Sambit Banerjee of Siemens told MPs: “it is extraordinarily difficult for us as manufacturers to plan anything if it is a moving target.”
The Committee welcomes the Government’s plan to publish the first rolling stock strategy in 30 years, but stresses it must be tightly aligned with infrastructure timelines.
Control Periods: A Good System Undermined by Poor Profiling
While Control Periods remain central to the industry’s funding stability, the report argues they do not prevent damaging cycles within each five‑year block.

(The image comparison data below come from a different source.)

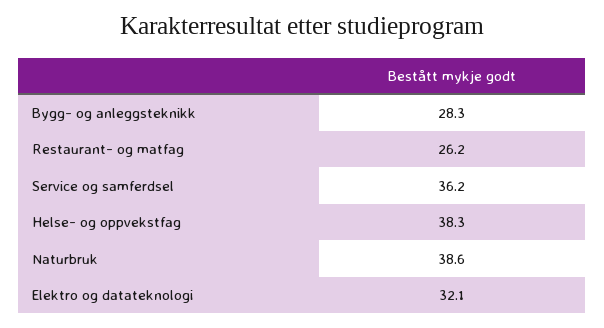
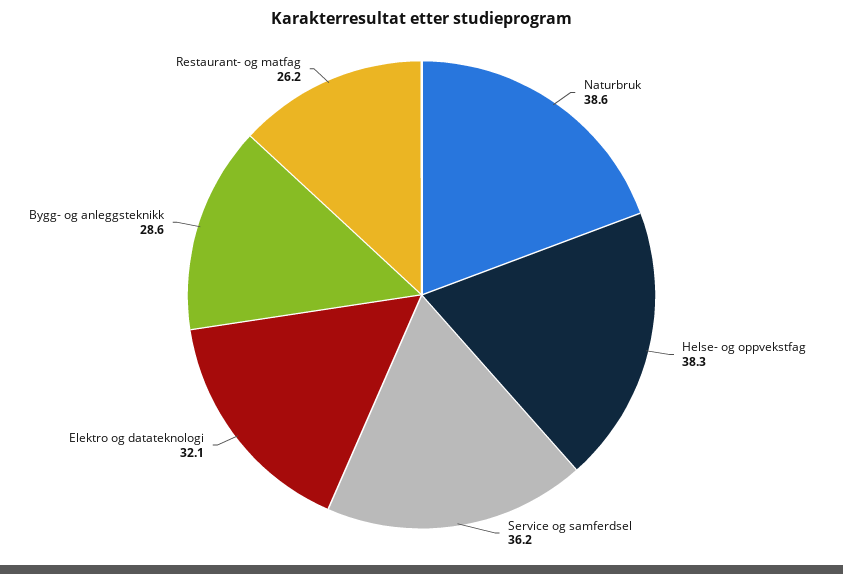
  {
-   "Bygg- og anleggsteknikk": 28.3,
+   "Bygg- og anleggsteknikk": 28.6,
    "Restaurant- og matfag": 26.2,
    "Service og samferdsel": 36.2,
    "Helse- og oppvekstfag": 38.3,
    "Naturbruk": 38.6,
    "Elektro og datateknologi": 32.1
  }

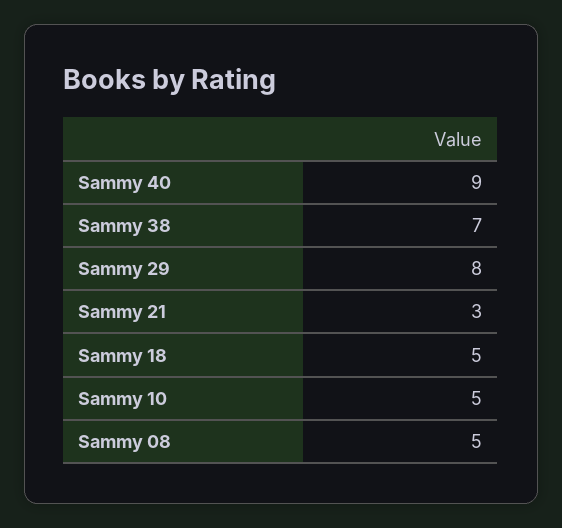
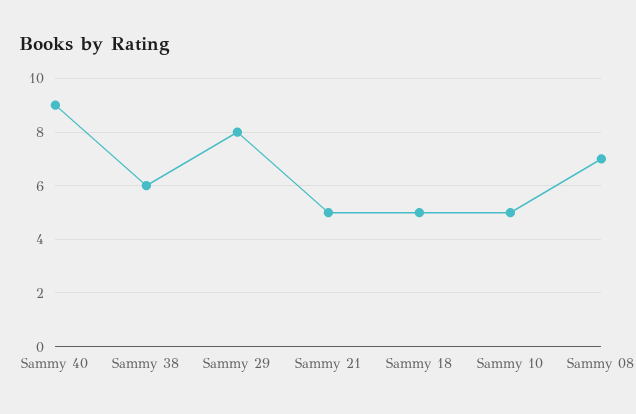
  {
    "Sammy 40": 9,
-   "Sammy 38": 7,
+   "Sammy 38": 6,
    "Sammy 29": 8,
-   "Sammy 21": 3,
+   "Sammy 21": 5,
    "Sammy 18": 5,
    "Sammy 10": 5,
-   "Sammy 08": 5
+   "Sammy 08": 7
  }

Rail Forum noted that Control Periods create “artificial fractures”, while RIA reported that a slow start to CP7 meant many suppliers faced sudden reductions in work.
Sir Andrew Haines candidly admitted that historically Network Rail was “not very good at transitioning from one Control Period to the next”—a problem that has contributed to the stop‑start pattern the Committee wants to eliminate.
A Pipeline in Name Only
Perhaps the strongest criticism is reserved for the Rail Network Enhancements Pipeline (RNEP), which has not been updated since 2019.
Sir Andrew Haines described why bluntly: “it is owned politically and is therefore subject to shifting political priorities… very quickly the numbers don’t add up. The easiest way to not expose that is to not publish the pipeline.”
The Committee calls for annual publication, a higher bar for adding schemes, and clear funding lines for every included project—turning RNEP into a credible communication tool rather than, as RIA put it, a repository of “broken promises”.
The Way Forward: Strategic Clarity, Long-Term Certainty
Central to the Committee’s recommendations is the new Long Term Rail Strategy (LTRS) mandated under the Railways Bill. It insists the strategy must:
- Set out firm long-term objectives for electrification, rolling stock, accessibility and capacity.
- Align all infrastructure projects and rolling stock decisions to those objectives.
- Provide stable direction for at least 30 years.
On this point, the report is unequivocal: “Successive governments have failed to articulate what they want the railway network to achieve.”
The establishment of Great British Railways is seen as a chance to correct this, but only if GBR is protected from political micromanagement. Sir Andrew Haines warned that the system cannot be optimised if “very small increments of enhancements… end up being centrally controlled.”
For the UK rail industry, the Committee’s report is not just another critique—it is a comprehensive diagnosis of structural issues that many in the sector have been highlighting for years.
The message is simple: if the railway is to thrive, grow, decarbonise and serve the country effectively, it needs a stable, predictable pipeline of work—matched with a long-term vision and free from short-term political turbulence.